Dear Mr. Norman—
You don’t know me, but I have known you since you came on the golf scene in the 1980s. As a kid, I once saw you tee off at the first hole at Firestone Country Club, near my hometown in Ohio. You were known as a long hitter then, and true enough, your ball disappeared into the blue sky. I’d never seen anything like it before, and to the extent that a teenager can dine out on a story, I dined out on that one.
I rooted for you for the next dozen years, right up until the consecutive years when you lost a huge lead at the Masters (1996) and then Tiger Woods came along and showed us all what a winner looks like (1997).
Boy, that Tiger. He made all you studs look like Tom Kite, did he not? Suddenly, we couldn’t tell any of you mediocre, aging fools apart!
Speaking of Kite, that’s who your big get for the Saudi Golf League you are promoting most closely resembles to all but the most rabid golf fan. “Oh, what a technically perfect swing Louis Oosthuizen has!” say golf insiders. These are the same geeks who used to praise Kite for lifting weights.
On this golf league: Do you actually believe that there is enough intrinsic meaning in country club kids playing golf for large checks to support not one insanely bloated, morally warped and overhyped golf league, but two? (And we’re not even talking about the European golf tour or the artificial sweeteners known as the Ryder Cup and the President’s Cup and golf in the Olympics.)
The only reason people watch golf is that golf is a story—a long and mostly boring story, yes, but one that contains a few good yarns and a handful of colorful and inspiring characters (I won’t name them here because everyone who cares about golf knows them, and everyone who doesn’t care about golf stopped reading this nonsense several paragraphs ago)—and a more or less coherent epic arc that corresponds fleetingly with a couple hundred years of world history.
But you know what nobody cares about, and what nobody ever will? A “new golf story,” involving Louis Ooshuizen and a bunch of other has-beens, money-grubbers and desperate randos—including me, if I’m invited. (I got cut four years straight from my high school golf team; you’re goddamn right I’d take that oily Saudi money. And I’d play every tournament available before even the Saudis realize that money can’t buy them love.

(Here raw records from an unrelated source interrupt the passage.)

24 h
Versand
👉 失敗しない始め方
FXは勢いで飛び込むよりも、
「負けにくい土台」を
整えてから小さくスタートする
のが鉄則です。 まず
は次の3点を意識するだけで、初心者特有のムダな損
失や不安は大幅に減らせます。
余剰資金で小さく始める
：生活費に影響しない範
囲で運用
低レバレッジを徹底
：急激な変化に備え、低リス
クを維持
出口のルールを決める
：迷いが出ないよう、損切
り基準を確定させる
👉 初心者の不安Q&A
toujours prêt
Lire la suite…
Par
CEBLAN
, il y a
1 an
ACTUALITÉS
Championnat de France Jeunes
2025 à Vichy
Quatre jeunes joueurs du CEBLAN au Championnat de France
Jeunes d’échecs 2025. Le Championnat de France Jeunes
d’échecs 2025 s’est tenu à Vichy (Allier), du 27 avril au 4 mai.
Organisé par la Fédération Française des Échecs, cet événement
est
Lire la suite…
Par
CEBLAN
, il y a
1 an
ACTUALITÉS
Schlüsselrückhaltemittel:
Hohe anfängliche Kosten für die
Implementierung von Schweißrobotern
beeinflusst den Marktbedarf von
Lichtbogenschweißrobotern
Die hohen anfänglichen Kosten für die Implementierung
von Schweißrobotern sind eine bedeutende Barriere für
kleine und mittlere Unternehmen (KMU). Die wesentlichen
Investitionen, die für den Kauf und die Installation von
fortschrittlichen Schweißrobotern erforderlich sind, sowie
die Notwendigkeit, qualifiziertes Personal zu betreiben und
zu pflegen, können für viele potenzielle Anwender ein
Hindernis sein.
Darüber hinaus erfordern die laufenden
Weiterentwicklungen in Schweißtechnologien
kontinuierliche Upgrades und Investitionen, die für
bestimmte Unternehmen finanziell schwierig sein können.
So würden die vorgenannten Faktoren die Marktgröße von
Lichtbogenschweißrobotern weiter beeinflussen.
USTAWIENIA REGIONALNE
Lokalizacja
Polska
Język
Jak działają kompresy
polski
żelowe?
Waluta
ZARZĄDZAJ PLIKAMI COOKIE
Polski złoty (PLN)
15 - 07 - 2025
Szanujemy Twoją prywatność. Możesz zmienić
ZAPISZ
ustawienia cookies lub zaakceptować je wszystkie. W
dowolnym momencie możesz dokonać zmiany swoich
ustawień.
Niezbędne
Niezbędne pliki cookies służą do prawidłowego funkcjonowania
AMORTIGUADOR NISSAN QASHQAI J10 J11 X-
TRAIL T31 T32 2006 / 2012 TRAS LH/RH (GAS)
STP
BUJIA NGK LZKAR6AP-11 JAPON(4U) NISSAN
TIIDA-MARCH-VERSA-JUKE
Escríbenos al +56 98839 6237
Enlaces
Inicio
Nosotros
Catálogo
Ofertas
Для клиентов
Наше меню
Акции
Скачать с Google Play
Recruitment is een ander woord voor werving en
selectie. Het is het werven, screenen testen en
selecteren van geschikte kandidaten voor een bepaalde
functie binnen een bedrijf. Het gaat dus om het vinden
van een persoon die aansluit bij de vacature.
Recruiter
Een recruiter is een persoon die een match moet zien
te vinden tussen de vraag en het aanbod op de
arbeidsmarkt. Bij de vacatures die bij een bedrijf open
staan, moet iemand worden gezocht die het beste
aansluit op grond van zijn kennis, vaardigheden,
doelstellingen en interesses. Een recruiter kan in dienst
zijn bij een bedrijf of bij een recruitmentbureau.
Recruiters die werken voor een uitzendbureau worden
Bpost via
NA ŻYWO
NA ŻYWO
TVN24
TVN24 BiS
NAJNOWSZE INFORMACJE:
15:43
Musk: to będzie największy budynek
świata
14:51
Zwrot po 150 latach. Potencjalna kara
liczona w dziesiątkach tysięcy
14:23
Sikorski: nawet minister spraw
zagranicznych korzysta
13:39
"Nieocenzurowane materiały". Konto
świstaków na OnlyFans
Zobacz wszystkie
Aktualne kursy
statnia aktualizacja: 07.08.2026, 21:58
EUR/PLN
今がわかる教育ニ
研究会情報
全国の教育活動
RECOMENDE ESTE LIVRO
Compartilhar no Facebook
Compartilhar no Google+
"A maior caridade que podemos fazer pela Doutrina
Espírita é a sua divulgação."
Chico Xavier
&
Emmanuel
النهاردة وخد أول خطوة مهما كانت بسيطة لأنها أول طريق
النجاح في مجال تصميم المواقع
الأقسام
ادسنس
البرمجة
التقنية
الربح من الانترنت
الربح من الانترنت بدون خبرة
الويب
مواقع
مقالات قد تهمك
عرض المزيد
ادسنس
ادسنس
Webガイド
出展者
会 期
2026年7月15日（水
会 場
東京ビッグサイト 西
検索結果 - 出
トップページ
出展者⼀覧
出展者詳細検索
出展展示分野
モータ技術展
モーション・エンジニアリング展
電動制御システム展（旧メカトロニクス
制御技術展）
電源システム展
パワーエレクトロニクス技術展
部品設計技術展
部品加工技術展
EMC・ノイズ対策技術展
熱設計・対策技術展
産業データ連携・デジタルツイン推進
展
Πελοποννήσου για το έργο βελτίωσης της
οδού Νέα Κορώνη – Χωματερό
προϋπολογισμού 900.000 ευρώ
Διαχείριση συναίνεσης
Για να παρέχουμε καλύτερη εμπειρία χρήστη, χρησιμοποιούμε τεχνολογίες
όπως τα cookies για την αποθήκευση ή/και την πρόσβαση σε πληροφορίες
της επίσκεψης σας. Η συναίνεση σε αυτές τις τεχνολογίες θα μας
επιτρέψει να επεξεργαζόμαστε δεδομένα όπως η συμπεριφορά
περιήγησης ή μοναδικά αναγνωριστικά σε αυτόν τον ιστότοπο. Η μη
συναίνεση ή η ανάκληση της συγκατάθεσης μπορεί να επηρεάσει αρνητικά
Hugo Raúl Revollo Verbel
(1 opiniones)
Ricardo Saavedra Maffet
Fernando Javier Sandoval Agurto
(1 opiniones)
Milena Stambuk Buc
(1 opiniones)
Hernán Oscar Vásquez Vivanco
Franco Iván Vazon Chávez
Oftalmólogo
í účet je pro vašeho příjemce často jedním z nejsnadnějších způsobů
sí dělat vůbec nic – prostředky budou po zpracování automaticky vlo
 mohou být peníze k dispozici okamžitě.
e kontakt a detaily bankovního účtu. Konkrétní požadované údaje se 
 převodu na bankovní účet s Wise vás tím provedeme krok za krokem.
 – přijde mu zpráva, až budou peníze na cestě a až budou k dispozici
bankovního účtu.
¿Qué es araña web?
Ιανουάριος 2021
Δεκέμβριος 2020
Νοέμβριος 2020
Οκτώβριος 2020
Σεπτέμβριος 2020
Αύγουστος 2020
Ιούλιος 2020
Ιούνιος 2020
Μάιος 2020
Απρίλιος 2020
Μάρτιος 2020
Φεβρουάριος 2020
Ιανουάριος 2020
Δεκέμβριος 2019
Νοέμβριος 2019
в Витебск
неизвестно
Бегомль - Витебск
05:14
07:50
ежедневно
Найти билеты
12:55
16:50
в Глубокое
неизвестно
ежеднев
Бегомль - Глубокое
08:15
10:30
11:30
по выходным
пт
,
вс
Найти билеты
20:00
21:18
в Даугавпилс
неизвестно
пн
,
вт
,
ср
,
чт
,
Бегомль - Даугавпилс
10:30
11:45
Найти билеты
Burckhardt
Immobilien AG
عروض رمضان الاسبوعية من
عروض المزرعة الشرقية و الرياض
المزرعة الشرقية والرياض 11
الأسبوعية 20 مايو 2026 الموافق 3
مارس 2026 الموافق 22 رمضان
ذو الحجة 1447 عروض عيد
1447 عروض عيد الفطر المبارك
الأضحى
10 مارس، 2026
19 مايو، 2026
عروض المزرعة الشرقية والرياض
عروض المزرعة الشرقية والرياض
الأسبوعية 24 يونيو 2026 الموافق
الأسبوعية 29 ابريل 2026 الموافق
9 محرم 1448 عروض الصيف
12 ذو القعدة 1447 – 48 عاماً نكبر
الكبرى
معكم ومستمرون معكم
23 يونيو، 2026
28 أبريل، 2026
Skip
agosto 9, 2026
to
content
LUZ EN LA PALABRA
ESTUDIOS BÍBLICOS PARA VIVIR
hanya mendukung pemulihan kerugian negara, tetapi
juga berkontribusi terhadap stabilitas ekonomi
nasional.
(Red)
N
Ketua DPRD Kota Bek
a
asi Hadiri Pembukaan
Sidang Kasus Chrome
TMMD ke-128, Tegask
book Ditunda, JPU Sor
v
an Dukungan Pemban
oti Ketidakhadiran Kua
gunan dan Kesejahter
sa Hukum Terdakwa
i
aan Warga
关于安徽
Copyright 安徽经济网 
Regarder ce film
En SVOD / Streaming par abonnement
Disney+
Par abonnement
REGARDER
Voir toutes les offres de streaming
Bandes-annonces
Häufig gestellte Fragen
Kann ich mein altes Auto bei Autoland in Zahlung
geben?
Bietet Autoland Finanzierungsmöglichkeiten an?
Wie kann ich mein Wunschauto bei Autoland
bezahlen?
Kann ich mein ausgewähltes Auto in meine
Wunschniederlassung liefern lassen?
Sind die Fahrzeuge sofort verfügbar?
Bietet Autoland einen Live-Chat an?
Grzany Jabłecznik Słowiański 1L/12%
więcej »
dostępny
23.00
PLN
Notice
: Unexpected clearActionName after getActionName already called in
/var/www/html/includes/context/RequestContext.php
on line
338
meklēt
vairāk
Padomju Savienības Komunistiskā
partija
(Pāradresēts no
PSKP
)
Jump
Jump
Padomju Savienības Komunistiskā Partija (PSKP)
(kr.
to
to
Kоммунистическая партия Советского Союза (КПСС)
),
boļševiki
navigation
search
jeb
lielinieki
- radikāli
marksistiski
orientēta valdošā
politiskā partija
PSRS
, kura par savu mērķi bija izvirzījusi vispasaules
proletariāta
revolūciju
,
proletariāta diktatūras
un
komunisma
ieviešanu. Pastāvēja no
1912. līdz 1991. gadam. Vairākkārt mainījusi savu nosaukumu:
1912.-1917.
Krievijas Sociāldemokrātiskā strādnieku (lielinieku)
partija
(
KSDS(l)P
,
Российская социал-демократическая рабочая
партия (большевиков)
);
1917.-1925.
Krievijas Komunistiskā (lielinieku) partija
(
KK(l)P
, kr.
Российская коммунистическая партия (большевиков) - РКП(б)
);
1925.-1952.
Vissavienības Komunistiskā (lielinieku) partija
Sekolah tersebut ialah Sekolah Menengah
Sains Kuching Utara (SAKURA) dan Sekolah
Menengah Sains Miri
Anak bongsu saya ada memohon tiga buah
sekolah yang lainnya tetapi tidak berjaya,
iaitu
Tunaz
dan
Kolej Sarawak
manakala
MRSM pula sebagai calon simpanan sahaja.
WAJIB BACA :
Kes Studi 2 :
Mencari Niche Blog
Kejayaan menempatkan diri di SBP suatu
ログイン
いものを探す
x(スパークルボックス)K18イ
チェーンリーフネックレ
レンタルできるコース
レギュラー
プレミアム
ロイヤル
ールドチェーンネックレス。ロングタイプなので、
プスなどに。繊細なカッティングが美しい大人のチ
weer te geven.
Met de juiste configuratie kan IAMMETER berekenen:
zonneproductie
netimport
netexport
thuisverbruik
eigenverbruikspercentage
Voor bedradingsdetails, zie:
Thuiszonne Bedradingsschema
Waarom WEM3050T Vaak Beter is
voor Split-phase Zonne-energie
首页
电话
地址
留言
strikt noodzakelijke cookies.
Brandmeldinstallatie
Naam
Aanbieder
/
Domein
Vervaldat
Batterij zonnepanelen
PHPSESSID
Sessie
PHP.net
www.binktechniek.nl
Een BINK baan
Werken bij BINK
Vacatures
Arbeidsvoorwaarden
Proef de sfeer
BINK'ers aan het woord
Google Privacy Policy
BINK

I’d wear an LGBTQ+ rainbow golf shirt and spout a bunch of shocking American liberal claptrap at every press conference, until the league folded, or someone cut me up with a bone saw, whichever came first!)
Leading golf character Phil Mickelson got his lifetime PR free pass revoked for acknowledging that the Saudis are creeps and that he was willing to do business with them anyway. I’d give it back to him if he acknowledges that most of the sponsors of the PGA are also creeps—as well as the players, who let their caddies sleep several-to-a-room while they—
—hey, I don’t care about any of this. I care about golf, for one reason: I’m involved in the story, with the same mid-afternoon shame that a housewife used to feel about watching Days of Our Lives, with a sneaky glass of vodka in her hand. Sand through the hourglass, indeed.
And you, Greg Norman, who made many millions as a result of being one of the more glamorous characters in the story of golf and also one of the saddest, are hellbent on creating something to sap what little legitimate human meaning there is in this, out of this?
Something is wrong with your brain, and something is missing in your soul.
And looking back, it always was.
Sincerely,
David Murray
Bruce Elliott says
Yes, Norman’s never recovered from being a choker, however, he’s made a lot of money along the way
. Murray has always been a lousy writer and clearly doesn’t understand what makes golf such a great sport in spite of the assholes who play it. You can’t blame the has-beens for grabbing a few bucks when given the opportunity. I doubt if Phil will recover from the bad ink. I caddied for some of the greatest players that ever lived so I have no illusions about what cheap pricks most of them are but watching Sam Snead, Tommy Bolt, and Palmer play in their primes was an experience I’ll always cherish, and I can still occasionally shoot under my age. Peace and love jerk-offs.
David Murray says
Now on the tee, ladies and gentlemen–from Chicago’s Old Town Ale House … the always semi-coherent Bruce Elliott!!!!!!!